Silenzio, solo per qualche secondo, sfalsato dal vociare in cui erano immersi.
“Che dovrei fare?” chiese poi, con gli occhi sottili e le labbra increspate.
“Dovrai condurci a Campo Miracielo” rispose Pat. “Dobbiamo esaminare le stelle cadute questa notte”.
“Fin lì?! Impossibile, ci vorranno almeno due giorni di cammino tra andata e ritorno e...”.
“Non esagerare” sorrise Rupert, dandogli una pacca affettuosa sulla spalla. Pacca che risultò lo stesso energica e che gli fece cadere la coppola dalla testa.
“Ho un business da portare avanti, io!” esclamò quello, sbagliando la pronuncia della parola business. “Che credi, che appena me ne andrò le mie bibite si venderanno da sole?! E cosa dovrei far mangiare a Penny, pacche sulle spalle e parole d’incoraggiamento?!”.
“È un problema economico?” chiese poi Fiammetta.
“Sì! No. Non solo... se mi allontanassi per più di un giorno dalla piazza sono sicuro che Billy Grimes mi ruberebbe il posto! Quel tipo è uno sciacallo e vende roba di seconda mano!”.
“Bibite bevute e risputate?” chiese ancora la rossa.
“Molto probabilmente sì.... E poi quel ragazzo mi è sempre stato antipatico... Comunque, non posso assolutamente accompagnare queste due” concluse il più giovane, guardando Rupert con sufficienza.

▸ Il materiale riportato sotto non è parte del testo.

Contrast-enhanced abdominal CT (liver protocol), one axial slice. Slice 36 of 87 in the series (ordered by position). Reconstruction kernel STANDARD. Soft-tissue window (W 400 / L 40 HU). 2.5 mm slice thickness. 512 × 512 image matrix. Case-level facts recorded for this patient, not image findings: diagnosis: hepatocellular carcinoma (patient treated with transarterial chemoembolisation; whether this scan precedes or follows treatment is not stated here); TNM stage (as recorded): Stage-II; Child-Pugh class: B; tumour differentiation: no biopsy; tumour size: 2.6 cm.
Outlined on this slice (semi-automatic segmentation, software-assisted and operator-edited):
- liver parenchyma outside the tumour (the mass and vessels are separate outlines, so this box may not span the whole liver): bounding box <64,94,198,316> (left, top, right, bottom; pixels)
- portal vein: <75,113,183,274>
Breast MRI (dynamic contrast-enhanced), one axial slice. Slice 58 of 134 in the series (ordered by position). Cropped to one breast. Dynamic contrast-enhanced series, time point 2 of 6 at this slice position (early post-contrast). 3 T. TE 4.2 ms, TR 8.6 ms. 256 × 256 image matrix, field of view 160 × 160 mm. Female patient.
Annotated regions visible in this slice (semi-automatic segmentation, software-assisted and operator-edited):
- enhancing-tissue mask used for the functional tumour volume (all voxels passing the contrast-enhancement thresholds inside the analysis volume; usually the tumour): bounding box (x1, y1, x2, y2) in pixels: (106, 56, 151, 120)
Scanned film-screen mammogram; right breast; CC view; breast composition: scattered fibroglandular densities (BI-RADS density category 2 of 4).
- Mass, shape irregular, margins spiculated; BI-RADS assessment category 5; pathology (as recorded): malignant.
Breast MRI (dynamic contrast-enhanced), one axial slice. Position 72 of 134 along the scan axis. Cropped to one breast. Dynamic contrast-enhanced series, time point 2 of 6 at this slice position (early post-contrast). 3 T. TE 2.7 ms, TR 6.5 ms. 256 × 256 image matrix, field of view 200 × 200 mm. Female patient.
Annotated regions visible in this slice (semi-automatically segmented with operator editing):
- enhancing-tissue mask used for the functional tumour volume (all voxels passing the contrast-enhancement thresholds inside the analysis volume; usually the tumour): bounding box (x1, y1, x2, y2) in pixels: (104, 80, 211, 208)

Quello s’accigliò e incrociò le braccia, serissimo. “Bernard” tuonò. “Stai facendo fare una pessima figura ad Adamanta”.
Quello fece spallucce. “Ce ne faremo tutti una ragione” disse, voltandosi verso il carretto e riprendendo a trascinarlo, quando il più anziano lo tirò per il colletto della camicia gialla e consunta.
Gli occhi scuri del giovane guardarono il cielo limpido, per un attimo, almeno prima che Rupert lo riportasse indietro.
Pat sorrise e si fece avanti. “Ti faccio una proposta... Ti pagherò tutte le bibite che hai nel carrello se accetterai d’accompagnarci in questo viaggio”.
Quello spalancò gli occhi. “Guarda che sono tante bibite! Hai tutti questi soldi?!”.
Pat fece una smorfia. “Io sto andando a salvare la vita di mio fratello, in questo momento, e per me non ha prezzo... Anche lei salverà tutta la gente del suo paese”.
“Sono tutti... morti?” domandò ancora il moretto.
Fiammetta annuì. “Pochi superstiti”.
“Quindi... potrei aiutarvi a riportare in vita delle persone innocenti, come tuo fratello e la tua gente?” s’accertò ancora lui, timido.
Fu Pat ad annuire, quella volta.
“Allora non fa nulla, ragazze, vi aiuto con piacere, non dovrete pagare nulla...”.
Rupert sorrise e gli diede un’altra delle sue energiche pacche sulla spalla.
“Così si fa, giovanotto!”.
“Sì, ma... qualcuno dovrà conservare il carretto e tenere le bibite in fresco per me” disse Bernard, mantenendo la coppola con la mano.
L’uomo annuì e sorrise, sotto la folta barba. “Mia sorella Marie sarà più che felice di mettersi a disposizione. Vero, Marie?”.
“Senz’altro” rispose quella. “E mi raccomando, state attenti”.